Une des réussites du film aux images léchées (notamment d’élégants ralentis) de Gabin Rivoire – dont c’est la première réalisation – tient à la manière dont il entrelace avec brio l’histoire intime du DJ préféré des Français avec celle de l’émergence de la techno à partir de la fin des années 80. Avec des archives rares (et toujours bien intégrées) ou tournées pour l’occasion, Off The Record retrace les deux en parallèle d’autant plus facilement que la carrière de Laurent se confond avec l’explosion de la dernière grande révolution musicale du XXe siècle. Avec ce qu’il faut d’ellipse et de partis pris (Garnier se montre un DJ international, bien plus que franco-français), Off The Record réussit un résumé pédagogique sans être lénifiant de cette aventure musicale. Mais plus que la leçon d’histoire, c’est la dimension humaine de cette existence riche de passions et d’amitiés autant que de musique, qui est mise en avant.
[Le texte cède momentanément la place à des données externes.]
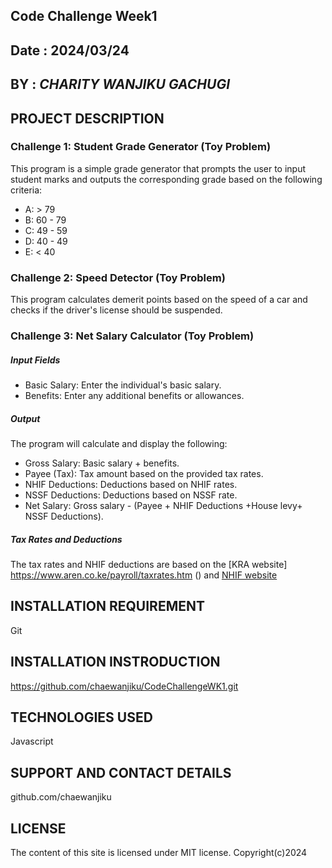 ## Code Challenge Week1

## Date :  2024/03/24

## BY : *CHARITY WANJIKU GACHUGI*

## PROJECT DESCRIPTION
### Challenge 1: Student Grade Generator (Toy Problem)
This program is a simple grade generator that prompts the user to input student marks and outputs the corresponding grade based on the following criteria:

- A: > 79
- B: 60 - 79
- C: 49 - 59
- D: 40 - 49
- E: < 40

 
### Challenge 2: Speed Detector (Toy Problem)
This program calculates demerit points based on the speed of a car and checks if the driver's license should be suspended.


 

### Challenge 3: Net Salary Calculator (Toy Problem)

##### Input Fields

- Basic Salary: Enter the individual's basic salary.
- Benefits: Enter any additional benefits or allowances.

##### Output

The program will calculate and display the following:
- Gross Salary: Basic salary + benefits.
- Payee (Tax): Tax amount based on the provided tax rates.
- NHIF Deductions: Deductions based on NHIF rates.
- NSSF Deductions: Deductions based on NSSF rate.
- Net Salary: Gross salary - (Payee + NHIF Deductions +House levy+ NSSF Deductions).

##### Tax Rates and Deductions

The tax rates and NHIF deductions are based on the [KRA website] https://www.aren.co.ke/payroll/taxrates.htm () and [NHIF website](https://www.kra.go.ke/en/individual/calculate-tax/calculating-tax/paye )

## INSTALLATION REQUIREMENT
Git

## INSTALLATION INSTRODUCTION
https://github.com/chaewanjiku/CodeChallengeWK1.git


## TECHNOLOGIES USED
Javascript

## SUPPORT AND CONTACT DETAILS
github.com/chaewanjiku

## LICENSE
The content of this site is licensed under MIT license.
Copyright(c)2024



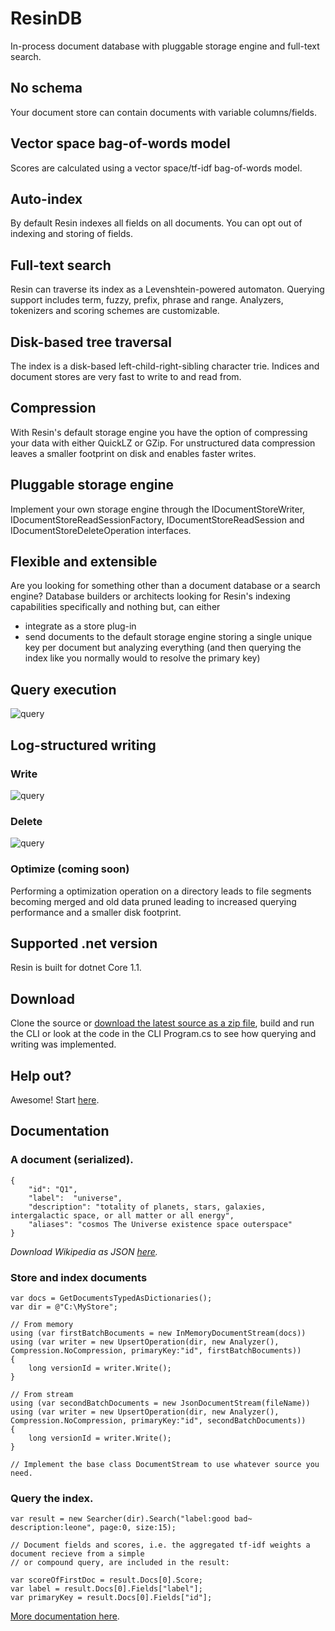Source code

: # ResinDB
In-process document database with pluggable storage engine and full-text search.

## No schema
Your document store can contain documents with variable columns/fields. 

## Vector space bag-of-words model
Scores are calculated using a vector space/tf-idf bag-of-words model.

## Auto-index
By default Resin indexes all fields on all documents. You can opt out of indexing and storing of fields.

## Full-text search
Resin can traverse its index as a Levenshtein-powered automaton. Querying support includes term, fuzzy, prefix, phrase and range. Analyzers, tokenizers and scoring schemes are customizable.

## Disk-based tree traversal
The index is a disk-based left-child-right-sibling character trie. Indices and document stores are very fast to write to and read from.

## Compression
With Resin's default storage engine you have the option of compressing your data with either QuickLZ or GZip. For unstructured data compression leaves a smaller footprint on disk and enables faster writes.

## Pluggable storage engine
Implement your own storage engine through the IDocumentStoreWriter, IDocumentStoreReadSessionFactory, IDocumentStoreReadSession and IDocumentStoreDeleteOperation interfaces.

## Flexible and extensible
Are you looking for something other than a document database or a search engine? Database builders or architects looking for Resin's indexing capabilities specifically and nothing but, can either 
- integrate as a store plug-in
- send documents to the default storage engine storing a single unique key per document but analyzing everything (and then querying the index like you normally would to resolve the primary key)

## Query execution
  
![query](/docs/query.png)

## Log-structured writing

### Write
  
![query](/docs/write.png)

### Delete
  
![query](/docs/delete.png)

### Optimize (coming soon)
Performing a optimization operation on a directory leads to file segments becoming merged and old data pruned leading to increased querying performance and a smaller disk footprint.

## Supported .net version
Resin is built for dotnet Core 1.1.

## Download
Clone the source or [download the latest source as a zip file](https://github.com/kreeben/resin/archive/master.zip), build and run the CLI or look at the code in the CLI Program.cs to see how querying and writing was implemented.

## Help out?
Awesome! Start [here](https://github.com/kreeben/resin/issues).

## Documentation
### A document (serialized).

	{
		"id": "Q1",
		"label":  "universe",
		"description": "totality of planets, stars, galaxies, intergalactic space, or all matter or all energy",
		"aliases": "cosmos The Universe existence space outerspace"
	}

_Download Wikipedia as JSON [here](https://dumps.wikimedia.org/wikidatawiki/entities/)._

### Store and index documents

	var docs = GetDocumentsTypedAsDictionaries();
	var dir = @"C:\MyStore";
	
	// From memory
	using (var firstBatchBocuments = new InMemoryDocumentStream(docs))
	using (var writer = new UpsertOperation(dir, new Analyzer(), Compression.NoCompression, primaryKey:"id", firstBatchBocuments))
	{
		long versionId = writer.Write();
	}
	
	// From stream
	using (var secondBatchDocuments = new JsonDocumentStream(fileName))
	using (var writer = new UpsertOperation(dir, new Analyzer(), Compression.NoCompression, primaryKey:"id", secondBatchDocuments))
	{
		long versionId = writer.Write();
	}

	// Implement the base class DocumentStream to use whatever source you need.

### Query the index.
<a name="inproc" id="inproc"></a>

	var result = new Searcher(dir).Search("label:good bad~ description:leone", page:0, size:15);

	// Document fields and scores, i.e. the aggregated tf-idf weights a document recieve from a simple 
	// or compound query, are included in the result:

	var scoreOfFirstDoc = result.Docs[0].Score;
	var label = result.Docs[0].Fields["label"];
	var primaryKey = result.Docs[0].Fields["id"];

[More documentation here](https://github.com/kreeben/resin/wiki). 

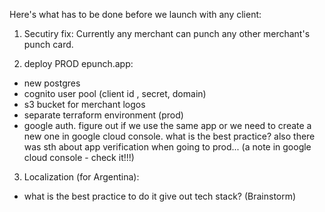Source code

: Here's what has to be done before we launch with any client:

1. Secutiry fix: Currently any merchant can punch any other merchant's punch card.

2. deploy PROD epunch.app:
 * new postgres
 * cognito user pool (client id , secret, domain)
 * s3 bucket for merchant logos
 * separate terraform environment (prod)
 * google auth. figure out if we use the same app or we need to create a new one in google cloud console. what is the best practice? also there was sth about app verification when going to prod... (a note in google cloud console - check it!!!)
  
3. Localization (for Argentina):
  * what is the best practice to do it give out tech stack? (Brainstorm)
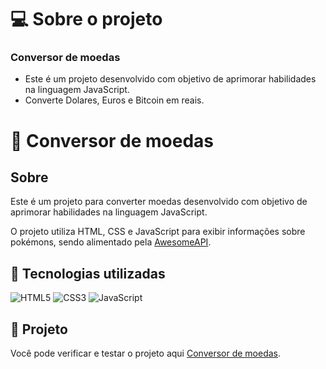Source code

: # 💻 Sobre o projeto

### Conversor de moedas

- Este é um projeto desenvolvido com objetivo de aprimorar habilidades na linguagem JavaScript.
- Converte Dolares, Euros e Bitcoin em reais.

# 📘 Conversor de moedas

## Sobre

Este é um projeto para converter moedas desenvolvido com objetivo de aprimorar habilidades na linguagem JavaScript.

O projeto utiliza HTML, CSS e JavaScript para exibir informações sobre pokémons, sendo alimentado pela [AwesomeAPI](https://docs.awesomeapi.com.br/api-de-moedas).

## 🚀 Tecnologias utilizadas

![HTML5](https://img.shields.io/badge/HTML5-E34F26?style=for-the-badge&logo=html5&logoColor=white)
![CSS3](https://img.shields.io/badge/CSS3-1572B6?style=for-the-badge&logo=css3&logoColor=white)
![JavaScript](https://img.shields.io/badge/JavaScript-F7DF1E?style=for-the-badge&logo=javascript&logoColor=black)

## 🤝 Projeto

Você pode verificar e testar o projeto aqui [Conversor de moedas](https://brnmilano.github.io/currency-converter/).
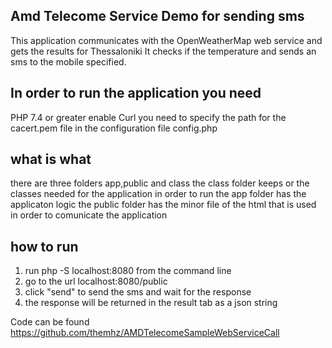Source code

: Amd Telecome Service Demo for sending sms
-------------------------------------------
This application communicates with the OpenWeatherMap web service and gets the results for Thessaloniki
It checks if the temperature and sends an sms to the mobile specified. 

In order to run the application you need 
-------------------------------------------
PHP 7.4 or greater
enable Curl 
you need to specify the path for the cacert.pem file in the configuration file config.php

what is what
-------------------------------------------
there are three folders app,public and class
the class folder keeps or the classes needed for the application in order to run
the app folder has the applicaton logic
the public folder has the minor file of the html that is used in order to comunicate the application


how to run
-------------------------------------------
1. run php -S localhost:8080 from the command line 
2. go to the url localhost:8080/public
3. click "send" to send the sms and wait for the response
4. the response will be returned in the result tab as a json string

Code can be found https://github.com/themhz/AMDTelecomeSampleWebServiceCall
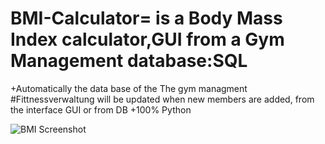 <h1>BMI-Calculator= is a Body Mass Index calculator,GUI from a Gym Management database:SQL</h1>
+Automatically the data base of the The gym managment #Fittnessverwaltung will be updated when new members are added, from the interface GUI or from DB
+100% Python

![BMI Screenshot](https://github.com/Pybraham/BMI-calculator/assets/157358117/250a6275-06d8-43d0-9a75-f8e2ce461694)
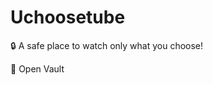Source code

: <body>
  <!-- 🔑 Vault Opening Screen -->
  <div id="vaultScreen" class="vault-screen">
    <h1 class="vault-title">Uchoosetube</h1>
    <p class="vault-subtitle">🔒 A safe place to watch only what you choose!</p>
    <div class="vault-btn" onclick="openVault()"> 
      <span class="vault-icon">🔑</span> 
      Open Vault
    </div>
  </div>

  <!-- 📂 App Content (hidden until vault is opened) -->
  <div id="appContent" style="display:none;">
    <h1 style="text-align:center; margin-top:10px;">Uchoosetube</h1>
    <div class="topbar">
      <button id="homeBtn" onclick="showFolders()" style="display:none;">🏠 Home</button>
      <button id="addBtn" onclick="showAddForm()" class="addBtn">＋</button>
    </div>

    <div id="adminSection" style="display:none;">
      <form id="videoForm">
        <input type="text" id="url" placeholder="Paste YouTube URL" required>
        <input type="text" id="title" placeholder="Video Title">
        <input type="text" id="folder" placeholder="Folder (e.g. Cartoons)">
        <button type="submit">Add Video</button>
      </form>
    </div>

    <div id="foldersContainer" class="folders"></div>
    <div id="videoContainer" class="videos" style="display:none;"></div>
  </div>

  <script>
    function openVault() {
      let pin = localStorage.getItem("vaultPin");
      if (!pin) {
        // First time setup
        let newPin = prompt("Create a 4-digit PIN:");
        if (newPin && /^\d{4}$/.test(newPin)) {
          localStorage.setItem("vaultPin", newPin);
          alert("PIN created! Welcome to your vault.");
          document.getElementById("vaultScreen").style.display = "none";
          document.getElementById("appContent").style.display = "block";
        } else {
          alert("Invalid PIN. Please use 4 digits.");
        }
      } else {
        // Existing user unlock
        let entered = prompt("Enter your PIN:");
        if (entered === pin) {
          document.getElementById("vaultScreen").style.display = "none";
          document.getElementById("appContent").style.display = "block";
        } else {
          alert("Incorrect PIN.");
        }
      }
    }
  </script>
</body>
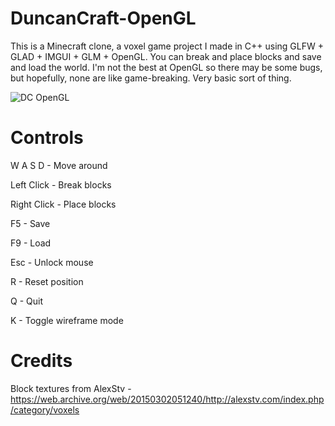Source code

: # DuncanCraft-OpenGL
This is a Minecraft clone, a voxel game project I made in C++ using GLFW + GLAD + IMGUI + GLM + OpenGL. You can break and place blocks and save and load the world. I'm not the best at OpenGL so there may be some bugs, but hopefully, none are like game-breaking. Very basic sort of thing.

![DC OpenGL](https://github.com/user-attachments/assets/8c4bdaf5-dc10-4f15-b277-9e80056cbbfa)

# Controls
W A S D - Move around

Left Click - Break blocks

Right Click - Place blocks

F5 - Save

F9 - Load

Esc - Unlock mouse

R - Reset position

Q - Quit

K - Toggle wireframe mode

# Credits
Block textures from AlexStv - https://web.archive.org/web/20150302051240/http://alexstv.com/index.php/category/voxels

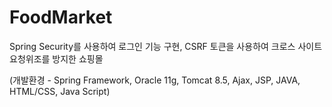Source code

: # FoodMarket

Spring Security를 사용하여 로그인 기능 구현, CSRF 토큰을 사용하여 크로스 사이트 요청위조를 방지한 쇼핑몰

(개발환경 - Spring Framework, Oracle 11g, Tomcat 8.5, Ajax, JSP, JAVA, HTML/CSS, Java Script)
Sans être un exercice critique, Off The Record n’est jamais uniquement construit à la gloire de Laurent Garnier. « Il est l’opposé d’une rock star », comme le rappelle Georgia Taglietti du festival Sonar. Et Off The Record nous le dévoile dans son intimité avec ses (éternelles) angoisses (avant de jouer notamment), ses questionnements, sa générosité, ses amis ou, lors d’une très belle scène, avec des élèves de quatrième qui réalisent une exposition sur la musique. Certains produisant déjà eux-mêmes. Le déménagement dans une nouvelle maison « quelque part en Provence » de sa collection de 55 000 disques, dont « quatre mètres linéaires d’albums de funk et un mètre cinquante de pop française » qu’il couve avec une tendresse de « barjot », devient « une véritable affaire de débile mental ».

Si le film passe par Detroit, Chicago, Berlin et bien évidement par sa « maison » le Rex Club – où l’on retrouve son premier gardien et compagnon de route de toujours, Christian Paulet – ce sont les épisodes britanniques qui sont sans doute les plus drôles. Notamment parce que Garnier évoque comme jamais (et avec des photos complètement dingues) la période où il travaille le jour en tant que majordome à l’Ambassade de France à Londres et où la nuit il découvre le monde des clubs. Et c’est « le sens de l’humour » et la « personnalité originale » qu’il donne à ses premiers mixes qui vont, comme le raconte le VJ anglais Dani Jacobs qui l’a découvert, l’amener à jouer à l’Hacienda quelques mois avant l’explosion de l’acid house. Le « Summer Of Love » anglais, Laurent ne le vivra pas puisqu’il sera forcé de rentrer en France pour faire son service militaire, mais sa carrière est lancée. Il sera DJ !

On ne spoilera pas les épisodes suivants et les surprises de cette histoire que le film retrace avec une multitude de documents inédits, mais tout au long de Off The Record, Laurent Garnier et les très nombreux intervenants (Jeff Mills, Pedro Winter, Manu le Malin, DJ Pierre, Jacques, The Black Madonna… et tant d’autres) insistent sur la dimension culturelle, mais aussi politique, de cette musique du futur qui est devenue celle de notre présent.

Ah oui, ne soyez pas surpris, on entend longuement dans le film une chanson de Sacha Distel, « La belle vie », signe que Off The Record n’est définitivement pas un film techno comme les autres.